National Review Online, November 6, 2007
The Senate this week will debate a $238 billion farm bill, and there was the prospect that yet another amnesty for illegal aliens, this one for farm workers and their families, would be attached to it. Sen. Dianne Feinstein (D., Calif.) was considering introducing the Agricultural Job Opportunities, Benefits, and Security Act of 2007 (AgJOBS) as an amendment to the bill (it was also one section of last summer’s failed amnesty proposal).
The bill would put on a path to citizenship, 2 to 3 million farm workers and their families, though only after a three- to five-year period of indenture on American farms. It’s one of those “both stupid and evil” bipartisan deals, originally agreed to several years ago by both the farm worker advocates and the growers, and brokered by leftist attorney Rick Swartz.
The immediate prospects for its passage aren’t good, since both Sen. Tom Harkin (D., Iowa), chairman of the Agriculture Committee, and the White House are against adding AgJOBS to the farm bill — not because they’re against amnesty (Harkin has a grade of D from Americans for Better Immigration), but because it might hold up all the goodies they want to pass out. Or, in the polite formulation of the acting Agriculture Secretary, “The farm bill should be more limited in scope.”
Whatever chance the bill might have this week comes from the belief on the part of many lawmakers (and voters) in the claims of agribusiness lobbyists, about the pressing need for a continuous flow of foreign peasants to pick vegetables. The most sweeping claim was from lobbyist Sharon Hughes: “We are either going to have our food produced by foreign workers here in the United States, or the farming process will move to foreign countries.”
The lobbyists’ “crops are rotting in the fields” story line has been repeated often and with little to back it up.
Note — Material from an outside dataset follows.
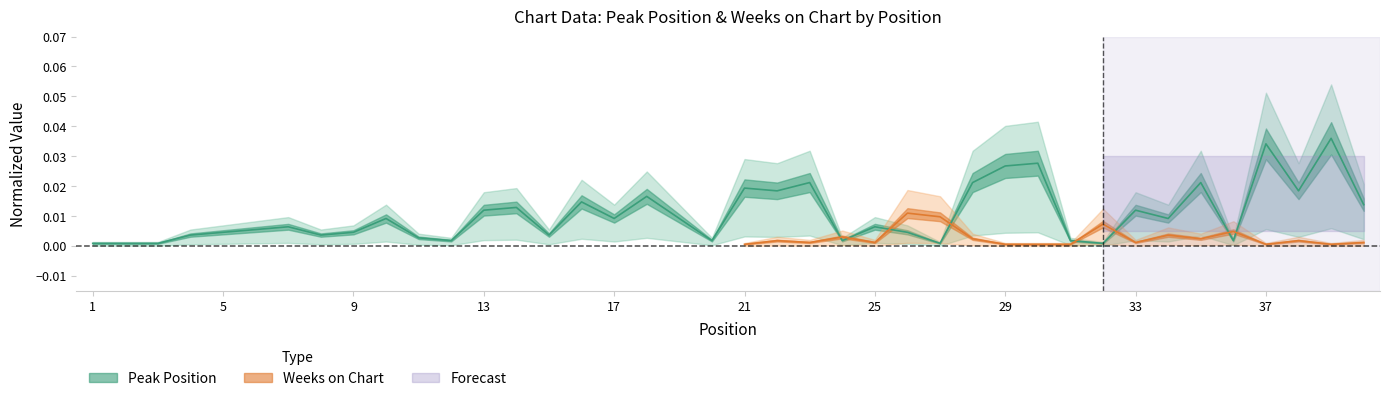

How many categories are shown in the chart?

40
This is one of those stories into which reporters buy so wholeheartedly, that they find no reason to actually check it out — like church burnings, or “Jeningrad.” The New York Times, of course, is the gold standard for this sort of thing, though it’s quite widespread (here and here are two examples picked at random).
Since only two percent of Americans still work in agriculture, many of the rest of us fall for this baloney. The research in this area, however, paints a very different picture. In a new paper, published by my Center for Immigration Studies, agricultural economist Philip Martin of the University of California, Davis, finds “little evidence” to support claims of a labor shortage on America’s farms.
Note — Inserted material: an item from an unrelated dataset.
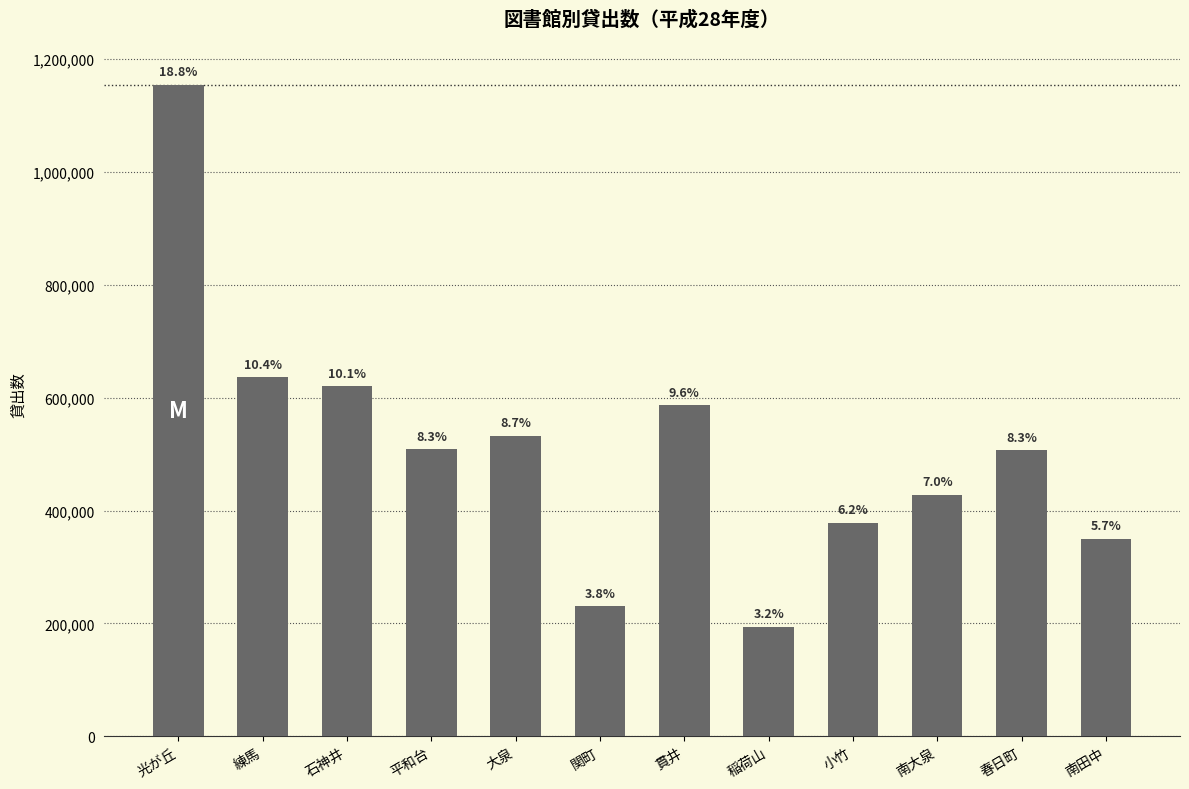

At which label does the data first exceed 508570?

光が丘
In a market economy, when something becomes scarce, you pay more for it. The average farm worker makes about half of what the average non-farm production worker makes, and real wages for farm workers have risen only about one-half of a percent per year, on average, since 2000. If there were a shortage wages would be rising faster. Moreover, farm worker wages have risen even more slowly in California and Florida, the states with the most fruit and vegetable production (the farm sector in which immigrant labor is concentrated).
And how much could farmers really believe their own crop-rot panic if they’re actually planting more and more of the very stuff that is supposed to be rotting. The production of fruits and vegetables is rising, with production of the very labor-intensive crops of strawberries and sweet cherries rising more than 20-percent in just the last five years. A real labor shortage would cause, among other things, a shift to less labor-intensive crops.
The falsity of the labor-shortage claims is also seen in the relatively slow progress of harvest mechanization. Much of the engineering is already done — there’s a lettuce harvester available that cuts the need for labor by 75-percent, while a robotic orange-picker is in the works that does the work of 10 men — around the clock.
But, as Julian Simon wrote in The Ultimate Resource, “Even after a discovery is made, there is a good chance that it will not be put into operation until there is need for it due to rising cost.” With farm labor kept cheap by lax immigration enforcement, why bother to invest in a lettuce harvester?
There’s even more industry scare-mongering around the issue of retail prices. Won’t fruit and vegetables become luxuries if they are picked by only legal workers? No. Just look at the government data on household expenditures. The average household spends $357 a year on fresh fruit and vegetables, of which the farmers receive $62, of which the farm workers receive maybe $21. If tighter immigration policies prompted farmers to raise wages 40-percent (as happened after the end of the “Bracero” Mexican farm worker program in the 1960s), and if all the extra cost were passed on, the total impact on the average household would be something on the order of $8.
That’s eight dollars. For the whole year. For the whole household.
Illegal-alien farm workers are hardworking young men who should be picking lettuce back in the old country, not here. America’s interest is in enforcing the immigration laws, so as to allow market forces to pull American agriculture fully into the 21st-century.
Mark Krikorian is Executive Director of the Center for Immigration Studies.